** Opening Raw data block **

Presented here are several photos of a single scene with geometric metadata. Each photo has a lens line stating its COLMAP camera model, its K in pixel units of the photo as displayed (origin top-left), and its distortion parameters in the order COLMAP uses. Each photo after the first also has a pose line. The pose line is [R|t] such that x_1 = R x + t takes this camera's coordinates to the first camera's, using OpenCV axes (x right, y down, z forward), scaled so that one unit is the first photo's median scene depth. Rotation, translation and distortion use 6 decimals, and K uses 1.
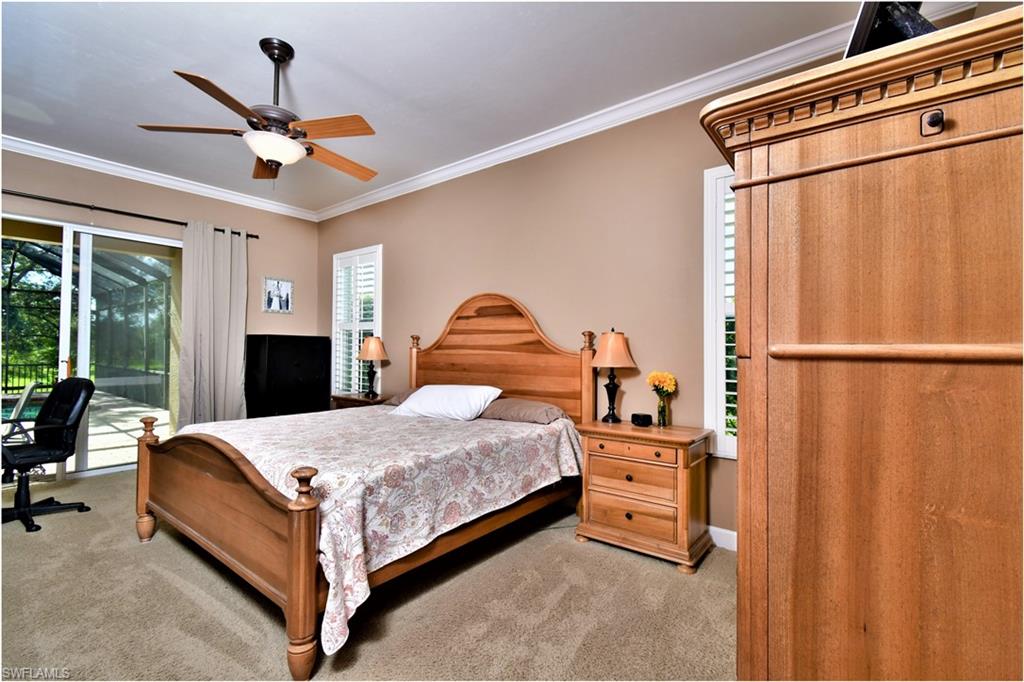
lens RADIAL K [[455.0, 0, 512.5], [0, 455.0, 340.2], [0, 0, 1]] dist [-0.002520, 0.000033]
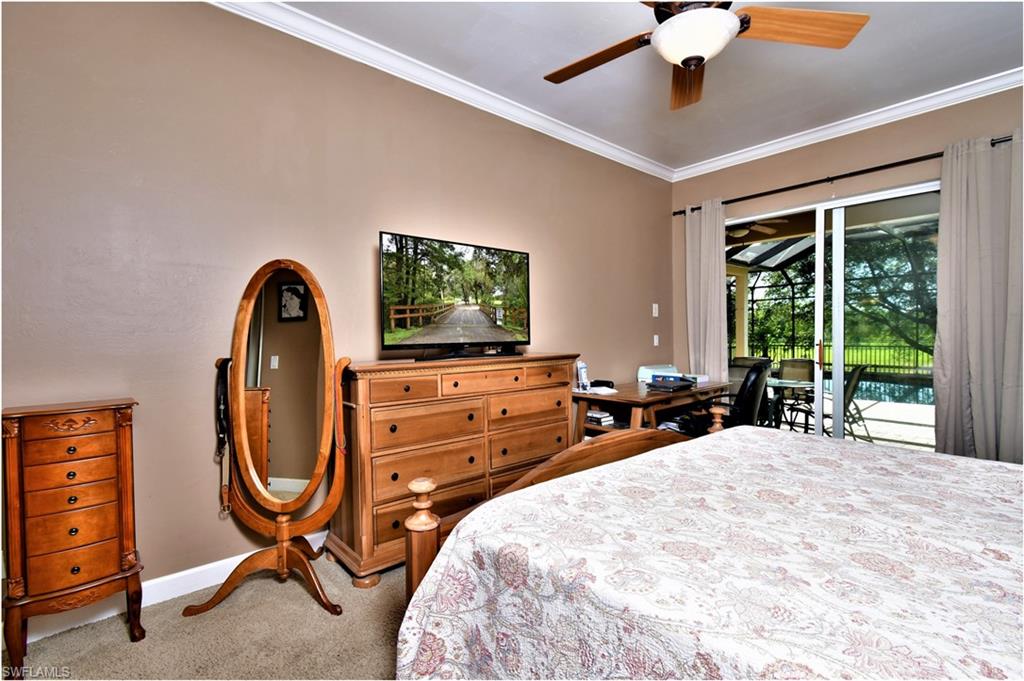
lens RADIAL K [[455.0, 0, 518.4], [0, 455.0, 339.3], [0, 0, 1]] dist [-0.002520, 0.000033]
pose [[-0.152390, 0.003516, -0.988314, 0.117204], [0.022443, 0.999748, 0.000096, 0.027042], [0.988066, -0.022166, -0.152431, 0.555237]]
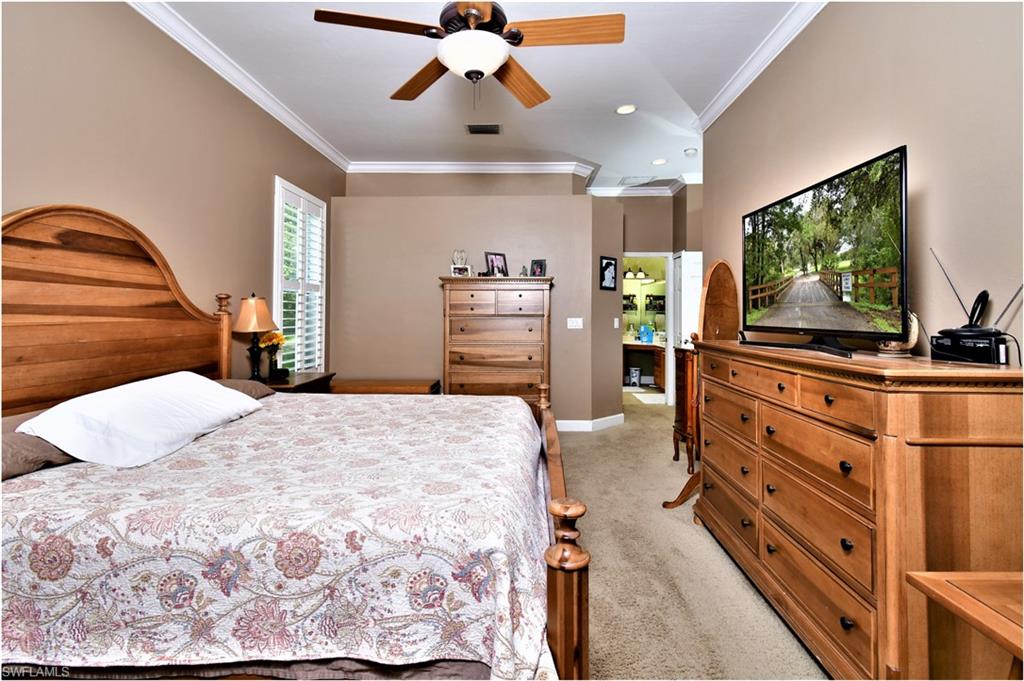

** Closing Raw data block **

--- What to produce ---
Could you set down the data exactly as given, minus its pictures?

--- Reply to the task ---
Presented here are several photos of a single scene with geometric metadata. Each photo has a lens line stating its COLMAP camera model, its K in pixel units of the photo as displayed (origin top-left), and its distortion parameters in the order COLMAP uses. Each photo after the first also has a pose line. The pose line is [R|t] such that x_1 = R x + t takes this camera's coordinates to the first camera's, using OpenCV axes (x right, y down, z forward), scaled so that one unit is the first photo's median scene depth. Rotation, translation and distortion use 6 decimals, and K uses 1.
lens RADIAL K [[455.0, 0, 512.5], [0, 455.0, 340.2], [0, 0, 1]] dist [-0.002520, 0.000033]
lens RADIAL K [[455.0, 0, 518.4], [0, 455.0, 339.3], [0, 0, 1]] dist [-0.002520, 0.000033]
pose [[-0.152390, 0.003516, -0.988314, 0.117204], [0.022443, 0.999748, 0.000096, 0.027042], [0.988066, -0.022166, -0.152431, 0.555237]]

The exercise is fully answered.